A priori aucun. En effet, c’est la 2ème fois que le Comité fait un tel constat pour le forfait jours français. La première fois c’était en 2014. Il n’y a eu aucun changement législatif depuis. La jurisprudence en s’appuyant sur cette interprétation de la Charte sociale européenne pourrait être tentée d’annuler les forfaits jours sur ce fondement. Mais à ce jour ce n’est pas le cas en raison de la position actuelle de la Cour de cassation sur l’absence d’effet directe en droit interne des dispositions de la Charte laissant une marge d’appréciation aux parties contractantes (Cass. Avis du 25 septembre 2019, 19-70.014, Publié au bulletin).

https://www.legifrance.gouv.fr/juri/id/JURITEXT000039188484

Rapport du Comité : https://rm.coe.int/conclusions-2022-france-f/1680aa9c95

 

Les DRH sont-ils toujours des cadres dirigeants n’ayant pas le droit au paiement de leurs heures supplémentaires ?

La Cour de cassation a répondu récemment par la négative.

Dans cette affaire, un DRH est licencié par son employeur (pour absence prolongées perturbant le fonctionnement de l’entreprise et nécessitant de son remplacement définitif) et saisit les prud’hommes de demandes relatives notamment au paiement d’heures supplémentaires, d’heures travaillées pendant les congés payés et la maladie, de dommages-intérêts pour non-respect des repos et durées maximales du travail et d’indemnité pour travail dissimulé.

La Cour d’Appel de Bordeaux rejette les demandes du DRH au motif qu’il est cadre dirigeant et donc non soumis au bénéfice des règles régissant la durée du travail.

Le DRH se pourvoit en cassation et conteste cette qualité car même s’il signait les contrats de travail et disposait d’une large autonomie, c’est le DG qui était signataire de toutes les lettres de convocation à entretien préalable et des lettres de licenciement.

Pour rappel, selon l’article L. 3111-2 du code du travail, sont considérés comme cadres dirigeants, les cadres qui remplissent les 3 conditions cumulatives suivantes :

  • avoir des responsabilités dont l’importance implique une grande indépendance dans l’organisation de leur emploi du temps ;
  • être habilités à prendre des décisions de façon largement autonome ;
  • percevoir une rémunération se situant dans les niveaux les plus élevés des systèmes de rémunération pratiqués dans leur entreprise ou établissement.

Il n’était pas contesté en l’espèce que le DRH disposait d’une grande indépendance dans l’organisation de son emploi du temps et qu’il percevait une rémunération se situant dans les niveaux les plus élevés de l’entreprise.

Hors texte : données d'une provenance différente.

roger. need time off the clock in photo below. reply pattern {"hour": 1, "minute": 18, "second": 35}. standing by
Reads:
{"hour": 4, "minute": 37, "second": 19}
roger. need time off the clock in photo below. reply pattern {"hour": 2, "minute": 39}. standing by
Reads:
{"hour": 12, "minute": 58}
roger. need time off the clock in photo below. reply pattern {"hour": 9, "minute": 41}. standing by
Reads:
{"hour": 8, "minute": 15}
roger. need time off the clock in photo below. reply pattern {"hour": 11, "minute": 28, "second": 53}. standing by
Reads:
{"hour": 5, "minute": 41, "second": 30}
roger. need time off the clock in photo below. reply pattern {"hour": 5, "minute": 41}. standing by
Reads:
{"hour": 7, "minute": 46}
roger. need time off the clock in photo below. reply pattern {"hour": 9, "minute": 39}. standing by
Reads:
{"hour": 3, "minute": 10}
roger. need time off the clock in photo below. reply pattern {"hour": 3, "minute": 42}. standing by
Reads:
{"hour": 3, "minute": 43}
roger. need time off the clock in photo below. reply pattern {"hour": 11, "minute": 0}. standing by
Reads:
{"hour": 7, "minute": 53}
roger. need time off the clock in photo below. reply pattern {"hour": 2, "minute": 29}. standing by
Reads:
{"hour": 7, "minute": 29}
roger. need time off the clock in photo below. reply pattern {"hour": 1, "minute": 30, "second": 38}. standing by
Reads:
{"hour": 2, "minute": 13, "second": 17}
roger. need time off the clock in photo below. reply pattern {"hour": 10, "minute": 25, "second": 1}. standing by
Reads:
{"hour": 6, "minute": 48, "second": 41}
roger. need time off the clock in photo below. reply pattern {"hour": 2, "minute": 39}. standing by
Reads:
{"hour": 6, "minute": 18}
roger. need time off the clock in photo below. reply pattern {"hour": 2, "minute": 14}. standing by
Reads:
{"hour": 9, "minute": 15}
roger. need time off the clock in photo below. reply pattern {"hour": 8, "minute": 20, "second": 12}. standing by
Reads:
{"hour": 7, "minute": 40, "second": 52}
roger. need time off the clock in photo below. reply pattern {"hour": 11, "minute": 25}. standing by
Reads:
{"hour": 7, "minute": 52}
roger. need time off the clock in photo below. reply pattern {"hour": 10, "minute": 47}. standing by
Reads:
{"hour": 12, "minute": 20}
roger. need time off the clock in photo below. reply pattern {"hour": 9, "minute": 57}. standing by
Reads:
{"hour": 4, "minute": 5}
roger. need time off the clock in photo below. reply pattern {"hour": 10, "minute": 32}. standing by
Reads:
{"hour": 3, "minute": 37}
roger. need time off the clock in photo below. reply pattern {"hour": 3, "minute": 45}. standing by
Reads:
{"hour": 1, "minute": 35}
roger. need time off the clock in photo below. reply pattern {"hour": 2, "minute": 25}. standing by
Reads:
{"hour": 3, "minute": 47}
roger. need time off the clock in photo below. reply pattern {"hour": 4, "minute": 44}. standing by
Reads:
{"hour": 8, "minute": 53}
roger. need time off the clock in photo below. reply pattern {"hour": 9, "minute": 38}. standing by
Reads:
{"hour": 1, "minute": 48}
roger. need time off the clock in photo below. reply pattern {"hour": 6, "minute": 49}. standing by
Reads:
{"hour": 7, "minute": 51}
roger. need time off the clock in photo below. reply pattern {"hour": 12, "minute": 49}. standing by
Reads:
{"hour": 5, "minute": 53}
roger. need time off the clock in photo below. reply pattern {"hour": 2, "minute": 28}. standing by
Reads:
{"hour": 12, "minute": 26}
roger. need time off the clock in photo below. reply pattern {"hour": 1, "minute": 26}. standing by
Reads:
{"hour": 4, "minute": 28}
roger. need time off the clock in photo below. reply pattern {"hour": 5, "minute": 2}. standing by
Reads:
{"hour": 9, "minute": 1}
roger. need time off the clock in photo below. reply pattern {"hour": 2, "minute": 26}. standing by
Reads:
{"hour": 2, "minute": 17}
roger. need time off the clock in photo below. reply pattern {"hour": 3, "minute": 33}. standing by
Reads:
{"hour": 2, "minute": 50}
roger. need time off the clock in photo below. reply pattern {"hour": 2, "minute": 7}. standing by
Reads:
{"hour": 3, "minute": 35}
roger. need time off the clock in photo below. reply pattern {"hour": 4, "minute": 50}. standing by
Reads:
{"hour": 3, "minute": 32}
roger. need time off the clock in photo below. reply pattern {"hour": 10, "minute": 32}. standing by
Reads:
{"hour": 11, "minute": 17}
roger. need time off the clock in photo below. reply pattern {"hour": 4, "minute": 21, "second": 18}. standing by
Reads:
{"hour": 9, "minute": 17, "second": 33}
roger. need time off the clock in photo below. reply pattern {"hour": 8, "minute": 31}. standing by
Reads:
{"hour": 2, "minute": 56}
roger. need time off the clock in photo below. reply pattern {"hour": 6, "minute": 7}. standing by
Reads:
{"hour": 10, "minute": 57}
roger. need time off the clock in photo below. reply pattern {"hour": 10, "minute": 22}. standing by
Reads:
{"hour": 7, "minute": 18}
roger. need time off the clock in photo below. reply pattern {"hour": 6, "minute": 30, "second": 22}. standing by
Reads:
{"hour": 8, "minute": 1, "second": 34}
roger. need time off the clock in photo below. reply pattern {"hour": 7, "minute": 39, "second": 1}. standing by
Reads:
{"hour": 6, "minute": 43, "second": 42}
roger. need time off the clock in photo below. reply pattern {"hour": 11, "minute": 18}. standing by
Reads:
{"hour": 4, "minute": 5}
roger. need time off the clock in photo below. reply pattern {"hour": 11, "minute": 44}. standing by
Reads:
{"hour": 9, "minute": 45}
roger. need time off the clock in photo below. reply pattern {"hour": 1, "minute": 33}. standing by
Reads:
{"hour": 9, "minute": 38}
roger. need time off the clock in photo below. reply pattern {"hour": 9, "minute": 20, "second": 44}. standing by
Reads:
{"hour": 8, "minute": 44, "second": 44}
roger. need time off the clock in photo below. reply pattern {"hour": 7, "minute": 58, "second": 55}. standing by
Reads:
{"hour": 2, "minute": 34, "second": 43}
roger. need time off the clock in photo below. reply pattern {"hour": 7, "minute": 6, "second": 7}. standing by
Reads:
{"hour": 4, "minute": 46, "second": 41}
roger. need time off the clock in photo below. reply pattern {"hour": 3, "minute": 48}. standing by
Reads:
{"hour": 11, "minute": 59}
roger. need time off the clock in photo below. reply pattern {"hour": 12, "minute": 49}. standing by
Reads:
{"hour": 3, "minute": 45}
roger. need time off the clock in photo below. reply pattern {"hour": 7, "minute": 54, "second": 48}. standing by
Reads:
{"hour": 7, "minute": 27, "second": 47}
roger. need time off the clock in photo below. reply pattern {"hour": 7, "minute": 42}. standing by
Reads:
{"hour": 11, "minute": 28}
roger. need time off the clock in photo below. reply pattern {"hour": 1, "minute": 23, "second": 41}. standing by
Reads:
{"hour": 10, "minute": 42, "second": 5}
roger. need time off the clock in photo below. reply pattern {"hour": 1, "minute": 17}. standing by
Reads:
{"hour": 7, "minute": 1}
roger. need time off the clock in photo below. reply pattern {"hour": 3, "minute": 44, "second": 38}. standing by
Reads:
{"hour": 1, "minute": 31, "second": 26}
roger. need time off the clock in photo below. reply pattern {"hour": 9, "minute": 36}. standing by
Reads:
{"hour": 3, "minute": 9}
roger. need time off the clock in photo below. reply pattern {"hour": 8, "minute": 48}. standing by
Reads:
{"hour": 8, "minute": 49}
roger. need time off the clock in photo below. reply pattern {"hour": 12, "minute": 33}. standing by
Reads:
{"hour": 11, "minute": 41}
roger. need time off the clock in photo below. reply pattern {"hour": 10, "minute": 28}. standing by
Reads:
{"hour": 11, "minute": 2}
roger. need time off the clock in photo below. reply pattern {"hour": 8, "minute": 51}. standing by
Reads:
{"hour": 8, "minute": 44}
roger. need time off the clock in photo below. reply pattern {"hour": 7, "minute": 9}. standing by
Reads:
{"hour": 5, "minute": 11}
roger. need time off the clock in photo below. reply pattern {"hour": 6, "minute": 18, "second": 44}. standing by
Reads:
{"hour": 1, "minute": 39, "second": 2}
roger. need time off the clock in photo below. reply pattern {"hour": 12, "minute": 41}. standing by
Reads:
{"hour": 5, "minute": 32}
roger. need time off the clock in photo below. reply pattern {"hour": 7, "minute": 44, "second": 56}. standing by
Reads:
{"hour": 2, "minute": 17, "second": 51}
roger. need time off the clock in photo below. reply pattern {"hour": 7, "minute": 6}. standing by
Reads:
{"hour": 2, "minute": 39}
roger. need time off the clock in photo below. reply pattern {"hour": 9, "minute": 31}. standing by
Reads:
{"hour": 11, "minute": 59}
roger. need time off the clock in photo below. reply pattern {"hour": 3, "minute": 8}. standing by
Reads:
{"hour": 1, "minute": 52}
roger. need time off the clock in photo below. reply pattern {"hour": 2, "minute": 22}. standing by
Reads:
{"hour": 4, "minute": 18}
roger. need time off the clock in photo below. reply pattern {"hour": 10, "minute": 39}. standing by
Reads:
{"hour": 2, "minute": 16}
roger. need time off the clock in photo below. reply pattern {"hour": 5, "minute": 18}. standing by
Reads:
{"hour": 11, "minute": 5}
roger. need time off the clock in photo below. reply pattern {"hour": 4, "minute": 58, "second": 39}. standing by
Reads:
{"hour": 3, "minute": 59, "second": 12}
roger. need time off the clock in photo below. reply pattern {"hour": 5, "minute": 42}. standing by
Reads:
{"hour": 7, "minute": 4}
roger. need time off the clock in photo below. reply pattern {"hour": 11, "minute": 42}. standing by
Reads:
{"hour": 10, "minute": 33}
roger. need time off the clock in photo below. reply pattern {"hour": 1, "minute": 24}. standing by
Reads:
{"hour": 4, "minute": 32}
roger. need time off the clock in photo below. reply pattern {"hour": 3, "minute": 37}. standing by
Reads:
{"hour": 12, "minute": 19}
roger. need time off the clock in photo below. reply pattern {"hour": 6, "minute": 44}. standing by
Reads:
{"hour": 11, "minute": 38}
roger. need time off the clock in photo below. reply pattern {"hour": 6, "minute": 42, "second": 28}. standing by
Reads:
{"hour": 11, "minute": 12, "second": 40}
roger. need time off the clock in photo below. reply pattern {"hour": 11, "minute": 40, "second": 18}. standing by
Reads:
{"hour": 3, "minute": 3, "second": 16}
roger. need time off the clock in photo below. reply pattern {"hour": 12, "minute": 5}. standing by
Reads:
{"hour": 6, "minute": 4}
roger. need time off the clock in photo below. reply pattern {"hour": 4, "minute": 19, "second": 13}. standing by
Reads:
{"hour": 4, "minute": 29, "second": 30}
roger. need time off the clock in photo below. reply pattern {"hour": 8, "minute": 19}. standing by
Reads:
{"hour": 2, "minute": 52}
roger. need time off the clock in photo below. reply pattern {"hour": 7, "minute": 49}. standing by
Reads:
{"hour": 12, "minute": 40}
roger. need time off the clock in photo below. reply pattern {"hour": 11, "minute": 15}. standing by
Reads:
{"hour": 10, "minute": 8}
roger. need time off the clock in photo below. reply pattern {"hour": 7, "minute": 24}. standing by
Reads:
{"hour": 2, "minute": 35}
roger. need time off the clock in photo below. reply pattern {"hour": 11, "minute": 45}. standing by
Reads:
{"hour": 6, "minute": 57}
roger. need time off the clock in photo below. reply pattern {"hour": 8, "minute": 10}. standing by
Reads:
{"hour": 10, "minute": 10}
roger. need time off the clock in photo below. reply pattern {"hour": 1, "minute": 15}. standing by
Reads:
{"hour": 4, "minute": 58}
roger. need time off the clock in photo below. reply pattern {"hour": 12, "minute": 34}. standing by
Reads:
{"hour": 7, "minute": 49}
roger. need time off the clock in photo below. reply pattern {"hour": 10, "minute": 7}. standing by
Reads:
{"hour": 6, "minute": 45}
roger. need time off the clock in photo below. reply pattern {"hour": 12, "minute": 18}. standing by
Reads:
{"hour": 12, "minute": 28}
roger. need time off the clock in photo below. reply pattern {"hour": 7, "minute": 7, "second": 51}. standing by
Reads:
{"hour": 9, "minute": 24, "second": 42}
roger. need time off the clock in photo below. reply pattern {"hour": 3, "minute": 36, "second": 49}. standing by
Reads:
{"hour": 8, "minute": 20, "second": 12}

Le débat était donc de savoir si le DRH remplissait la 2ème de ces conditions.

La Cour de cassation estime que non car le DRH devait, en dépit d’une grande autonomie dans l’exercice de ses fonctions, en référer au directeur général et il ne signait ni les lettres de convocation à l’entretien préalable, ni les lettres de licenciement. La Cour de cassation estime donc que le DRH dans cette affaire n’avait pas la qualité de cadre dirigeant et qu’il était donc soumis aux règles sur la durée du temps de travail.

La Cour d’appel de renvoi devra donc étudier les demandes de paiement du DRH de ses heures supplémentaires, ses heures travaillées pendant les congés payés et la maladie, les congés payés afférents ainsi que ses demandes de dommages intérêts pour non-respect des repos et durées maximales du travail et travail dissimulé.

La note risque d’être salée pour l’employeur car le DRH, qui invoquait une surcharge de travail à l’origine de ses arrêts maladie, produisait un décompte de ses heures effectuées, de ses agendas, de ses notes de frais et de nombreux mails échangés avec le directeur général à des heures tardives, les week-ends et durant ses arrêts maladie.